Supplied information Start Marker
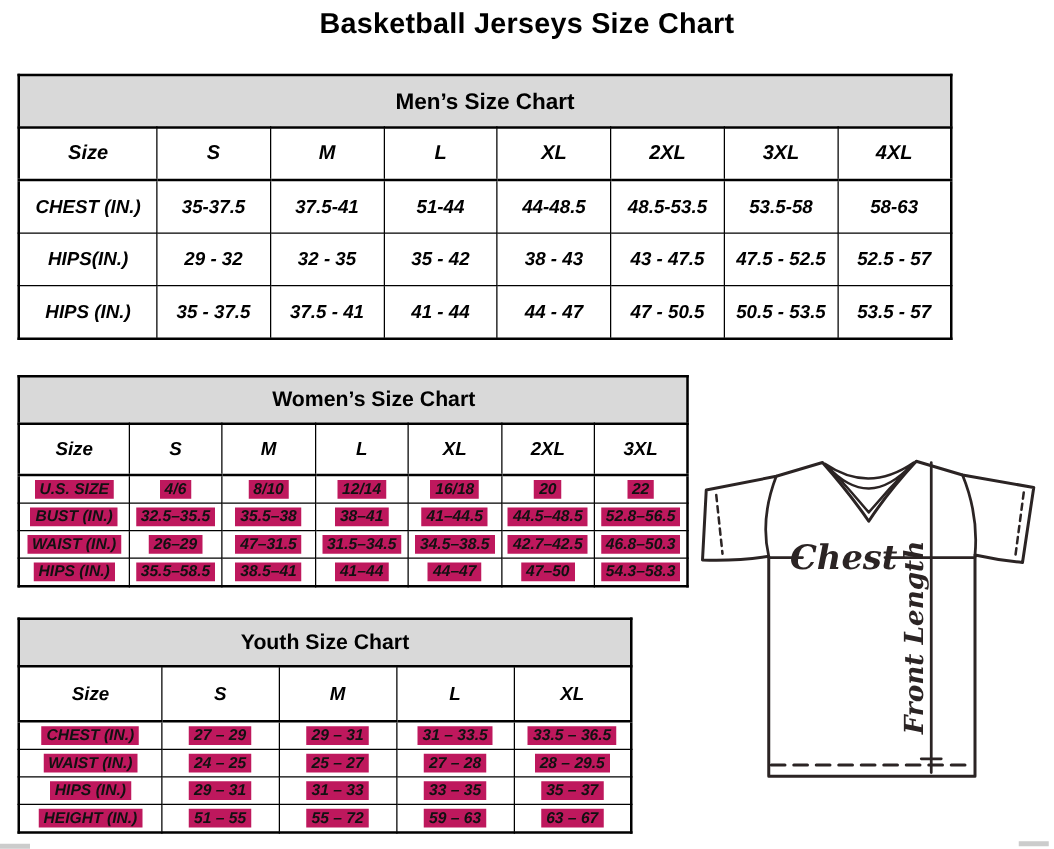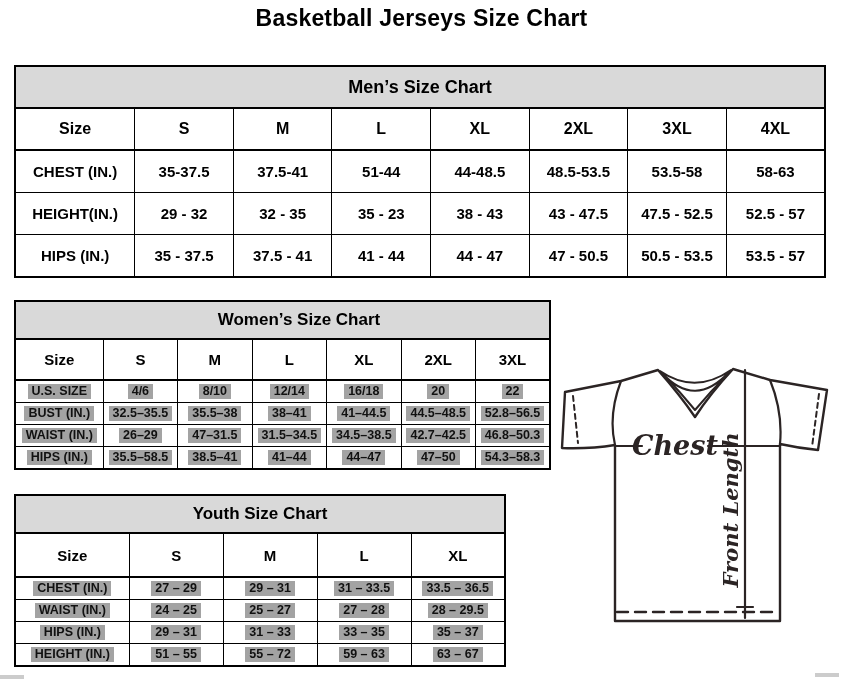--- a/index.html
+++ b/index.html
@@ -13,7 +13,7 @@
     text-align:center; font-size:23px; font-weight:bold; letter-spacing:.2px;
   }
   .size-table { position:absolute; background:#fff; }
-  #men-table   { left:14px; top:59px;  width:812px;margin-top:6px; }
+  #men-table   { left:14px; top:59px;  width:748px; }
   #women-table { left:14px; top:300px; width:537px; }
   #youth-table { left:14px; top:494px; width:492px; }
Supplied information End Marker
# Task prompt:
From the data above, report how many lines include the string "size". The number alone will do.

# Exercise response:
2